_Your objective_.
If a line in the data below holds the word "Airport", copy it.

(Stored data entries)
Content starts

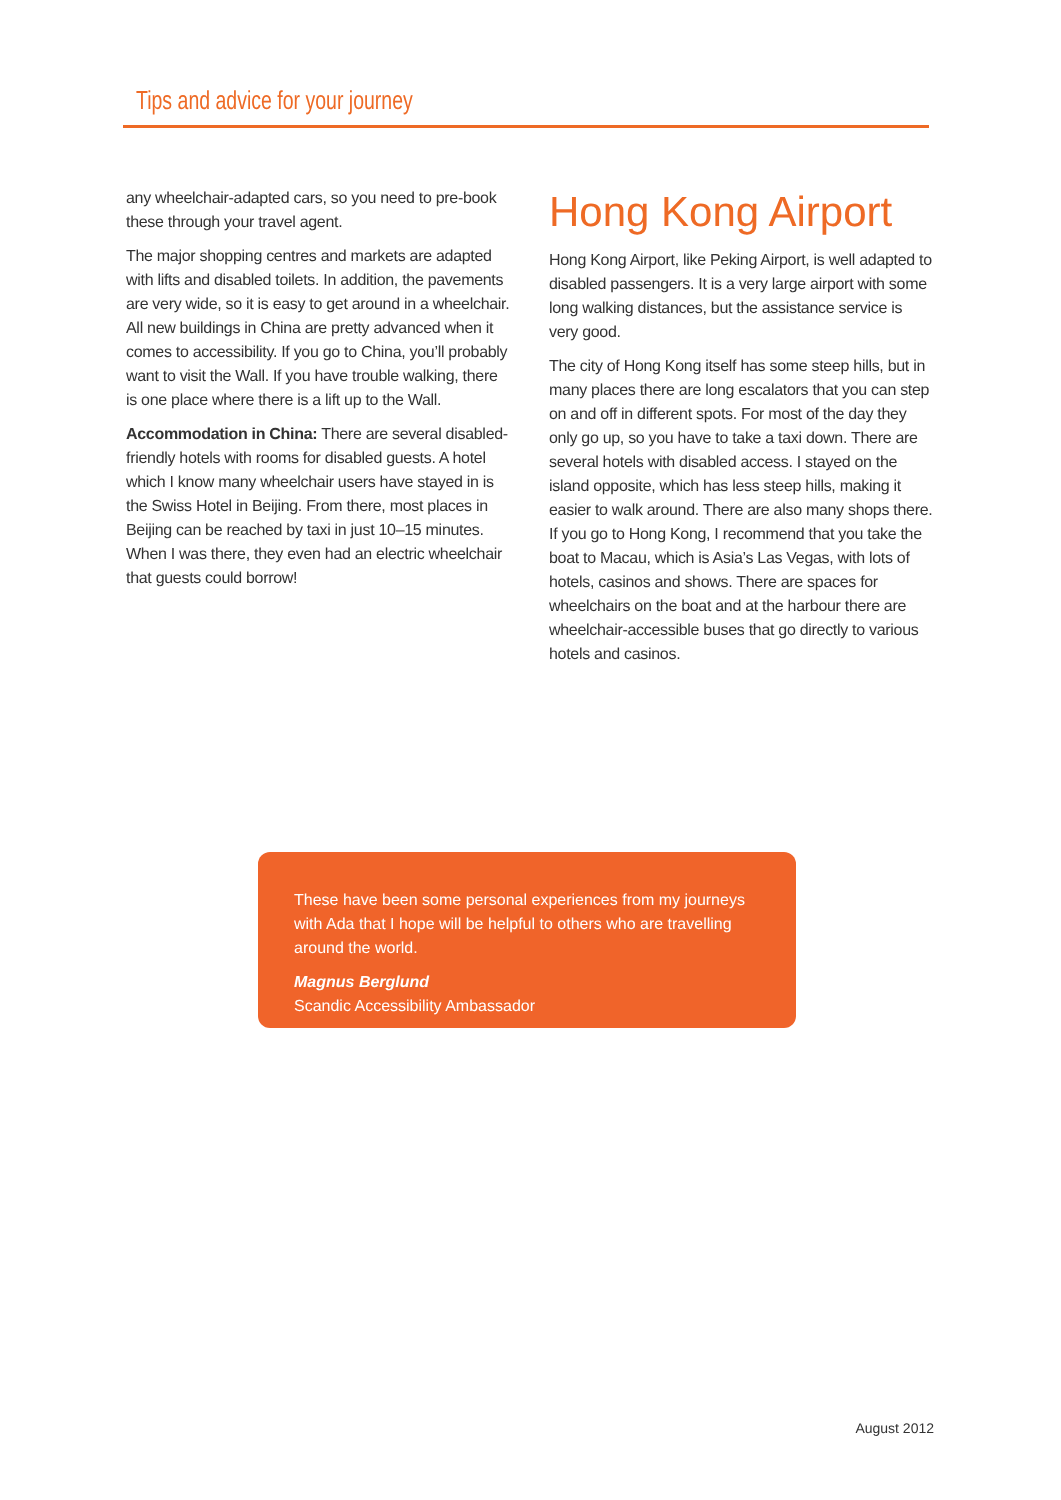Tips and advice for your journey
any wheelchair-adapted cars, so you need to pre-book these through your travel agent.
The major shopping centres and markets are adapted with lifts and disabled toilets. In addition, the pavements are very wide, so it is easy to get around in a wheelchair. All new buildings in China are pretty advanced when it comes to accessibility. If you go to China, you’ll probably want to visit the Wall. If you have trouble walking, there is one place where there is a lift up to the Wall.
Accommodation in China: There are several disabled-friendly hotels with rooms for disabled guests. A hotel which I know many wheelchair users have stayed in is the Swiss Hotel in Beijing. From there, most places in Beijing can be reached by taxi in just 10–15 minutes. When I was there, they even had an electric wheelchair that guests could borrow!
Hong Kong Airport
Hong Kong Airport, like Peking Airport, is well adapted to disabled passengers. It is a very large airport with some long walking distances, but the assistance service is very good.
The city of Hong Kong itself has some steep hills, but in many places there are long escalators that you can step on and off in different spots. For most of the day they only go up, so you have to take a taxi down. There are several hotels with disabled access. I stayed on the island opposite, which has less steep hills, making it easier to walk around. There are also many shops there. If you go to Hong Kong, I recommend that you take the boat to Macau, which is Asia’s Las Vegas, with lots of hotels, casinos and shows. There are spaces for wheelchairs on the boat and at the harbour there are wheelchair-accessible buses that go directly to various hotels and casinos.
These have been some personal experiences from my journeys with Ada that I hope will be helpful to others who are travelling around the world.
Magnus Berglund
Scandic Accessibility Ambassador
August 2012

Content ends

_Your response_.
Hong Kong Airport
Hong Kong Airport, like Peking Airport, is well adapted to disabled passengers. It is a very large airport with some long walking distances, but the assistance service is very good.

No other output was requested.